Attività: Stabilisci, per favore, se le affermazioni (a), (b) e (c) concordano con il brano sulle false diagnosi e sul disease mongering. Rispondi sì o no a ciascuna e cita le parole del brano che decidono la risposta. (a) Tra i segnali d'allarme c'è un aumento dell'incidenza della malattia senza variazione della mortalità. (b) Il brano traduce "disease mongering" come "prevenzione della malattia". (c) Come esempio di ritocchi alle soglie di normalità, il brano cita la pressione arteriosa.

Brano estratto:
▬▬▬▬▬▬

POSSIBILI FALSE DIAGNOSI: I SEGNALI D’ALLARME
• L’incidenza della malattia aumenta, ma la mortalità resta la stessa.
• I fattori di rischio o i biomarcatori appaiono molto simili alla malattia.
• Vengono introdotte modifiche nelle definizioni diagnostiche o nei valori limite che definiscono la normalità, senza che vi sia chiara evidenza che i benefici siano maggiori dei danni. Si pensi, per esempio, ai continui ritocchi alle soglie che definiscono patologicamente elevato il colesterolo.
COSA SIGNIFICA DISEASE MONGERING?
• Disease mongering: letteralmente «mercificazione della malattia».
• Trasformare le persone in malati o far credere che siano malate o che saranno malate o potrebbero diventarlo, nella mente e nel corpo, per vendere prodotti ed espandere i mercati.
• Ampliare i limiti diagnostici per avere più diagnosi di malattia, sempre per far crescere il mercato.
• Dipingere problemi lievi come malattie gravi e incoraggiare accertamenti sempre più costosi ed estesi anziché ricorrere alla valutazione clinica e al buon senso.
• Corrompere la ricerca medica e influenzare le pubblicazioni allo scopo di aumentare le vendite dei farmaci o il numero degli accertamenti.
• Medicalizzare la normale vita delle persone in modo che la gente non si senta mai bene ma sempre a rischio.

▬▬▬▬▬▬

Dati forniti:
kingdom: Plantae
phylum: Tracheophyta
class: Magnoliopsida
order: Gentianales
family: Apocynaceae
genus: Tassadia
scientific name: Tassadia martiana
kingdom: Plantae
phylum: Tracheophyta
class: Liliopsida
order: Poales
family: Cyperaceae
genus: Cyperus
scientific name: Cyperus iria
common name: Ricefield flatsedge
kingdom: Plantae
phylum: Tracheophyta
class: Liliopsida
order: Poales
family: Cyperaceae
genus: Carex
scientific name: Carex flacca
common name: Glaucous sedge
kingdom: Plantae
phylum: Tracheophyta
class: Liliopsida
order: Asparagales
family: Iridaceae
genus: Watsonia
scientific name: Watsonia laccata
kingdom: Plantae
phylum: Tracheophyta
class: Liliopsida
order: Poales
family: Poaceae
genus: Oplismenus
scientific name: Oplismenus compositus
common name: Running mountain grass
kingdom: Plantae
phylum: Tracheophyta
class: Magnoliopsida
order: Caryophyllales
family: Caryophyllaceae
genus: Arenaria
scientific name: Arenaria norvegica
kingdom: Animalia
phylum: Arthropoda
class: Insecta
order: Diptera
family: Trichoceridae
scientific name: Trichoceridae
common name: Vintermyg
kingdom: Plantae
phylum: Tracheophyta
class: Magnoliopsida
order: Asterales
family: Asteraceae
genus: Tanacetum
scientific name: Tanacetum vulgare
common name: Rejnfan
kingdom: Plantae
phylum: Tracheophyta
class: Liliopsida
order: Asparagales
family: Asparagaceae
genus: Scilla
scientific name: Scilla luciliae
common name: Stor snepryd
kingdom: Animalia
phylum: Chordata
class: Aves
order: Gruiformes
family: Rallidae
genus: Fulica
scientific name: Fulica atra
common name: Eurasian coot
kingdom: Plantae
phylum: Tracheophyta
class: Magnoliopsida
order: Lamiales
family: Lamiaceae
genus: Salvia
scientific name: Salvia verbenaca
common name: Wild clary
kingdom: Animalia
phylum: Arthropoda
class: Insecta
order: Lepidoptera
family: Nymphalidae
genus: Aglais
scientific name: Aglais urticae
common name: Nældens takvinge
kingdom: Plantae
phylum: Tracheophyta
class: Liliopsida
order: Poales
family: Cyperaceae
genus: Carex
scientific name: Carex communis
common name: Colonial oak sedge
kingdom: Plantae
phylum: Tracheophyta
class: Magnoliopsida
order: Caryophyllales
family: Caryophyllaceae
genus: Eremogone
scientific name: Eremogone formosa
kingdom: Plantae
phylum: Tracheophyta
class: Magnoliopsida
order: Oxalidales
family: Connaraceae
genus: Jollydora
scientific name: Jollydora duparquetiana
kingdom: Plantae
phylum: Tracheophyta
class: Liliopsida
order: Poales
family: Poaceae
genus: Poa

▬▬▬▬▬▬

Soluzione:
(a) Sì: “L’incidenza della malattia aumenta, ma la mortalità resta la stessa.”
(b) No: “letteralmente «mercificazione della malattia»”
(c) No: “ai continui ritocchi alle soglie che definiscono patologicamente elevato il colesterolo”